Ketegangan muncul sejak awal rapat, ketika yang hadir hanya kuasa hukum dari pihak RSHD. Hal ini langsung mendapat reaksi dari Wakil Ketua Komisi IV, Andi Satya Adi Saputra, yang menilai ketidakhadiran manajemen sebagai bentuk ketidakhormatan terhadap lembaga legislatif.
“Ini forum legislatif, bukan persidangan. Kami ingin berdiskusi langsung dengan manajemen, bukan melalui perwakilan hukum,” tegas Andi Satya, seraya meminta kuasa hukum tersebut meninggalkan ruangan.
Dalam pertemuan tersebut, Komisi IV mengungkap berbagai kejanggalan yang ditemukan berdasarkan laporan karyawan. Mulai dari absennya kontrak kerja tertulis, potongan iuran BPJS yang tidak disetorkan, hingga kasus-kasus serius seperti penahanan ijazah dan tidak adanya jam istirahat bagi sejumlah tenaga kerja.

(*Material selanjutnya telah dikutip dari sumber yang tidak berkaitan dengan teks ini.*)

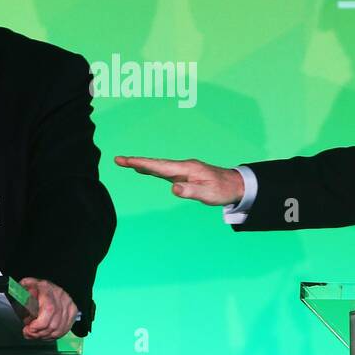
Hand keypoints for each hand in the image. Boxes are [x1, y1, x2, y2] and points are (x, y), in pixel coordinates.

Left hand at [19, 278, 78, 339]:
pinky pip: (64, 330)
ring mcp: (68, 305)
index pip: (48, 311)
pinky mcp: (72, 312)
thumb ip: (19, 291)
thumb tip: (14, 295)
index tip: (28, 328)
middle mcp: (60, 297)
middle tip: (28, 333)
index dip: (37, 325)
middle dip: (38, 333)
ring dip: (44, 336)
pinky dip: (53, 336)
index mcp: (47, 289)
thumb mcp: (26, 284)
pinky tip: (45, 334)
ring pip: (58, 330)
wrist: (56, 281)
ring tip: (35, 334)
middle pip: (52, 325)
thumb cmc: (39, 285)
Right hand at [114, 155, 244, 205]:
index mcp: (187, 169)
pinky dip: (152, 169)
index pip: (160, 166)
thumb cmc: (222, 190)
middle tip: (118, 160)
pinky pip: (164, 170)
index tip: (127, 161)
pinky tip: (145, 169)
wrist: (236, 184)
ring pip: (159, 166)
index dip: (142, 163)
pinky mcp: (184, 175)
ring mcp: (183, 170)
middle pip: (156, 164)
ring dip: (142, 164)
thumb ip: (191, 191)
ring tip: (126, 162)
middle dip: (137, 162)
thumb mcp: (209, 194)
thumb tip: (173, 189)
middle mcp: (183, 167)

“Temuan ini tidak bisa dianggap sepele. Ini bukan hanya soal pelanggaran administratif, tapi berpotensi masuk dalam pelanggaran pidana,” lanjut Andi Satya.
Lebih lanjut, Komisi IV memberikan batas waktu hingga 7 Mei 2025 bagi manajemen RSHD untuk menyelesaikan persoalan penggajian dan memastikan tidak ada cicilan dalam pembayaran hak karyawan.
“Kami ingin masalah ini tuntas. Gaji harus dibayarkan penuh. Jika tidak ada tindak lanjut, maka jalur hukum bisa menjadi pilihan,” tambahnya.
Komisi IV juga meminta Dinas Tenaga Kerja Provinsi Kaltim untuk turun tangan penuh, serta menjalin koordinasi intensif dengan Disnaker Kota Samarinda agar pengawasan berjalan optimal.
RDP ini menandai sikap tegas DPRD terhadap perlindungan hak-hak tenaga kerja, sekaligus menjadi peringatan bagi institusi pelayanan publik agar tidak mengabaikan kesejahteraan dan keadilan bagi para karyawan. (DPRDKaltim/Adv/IKH).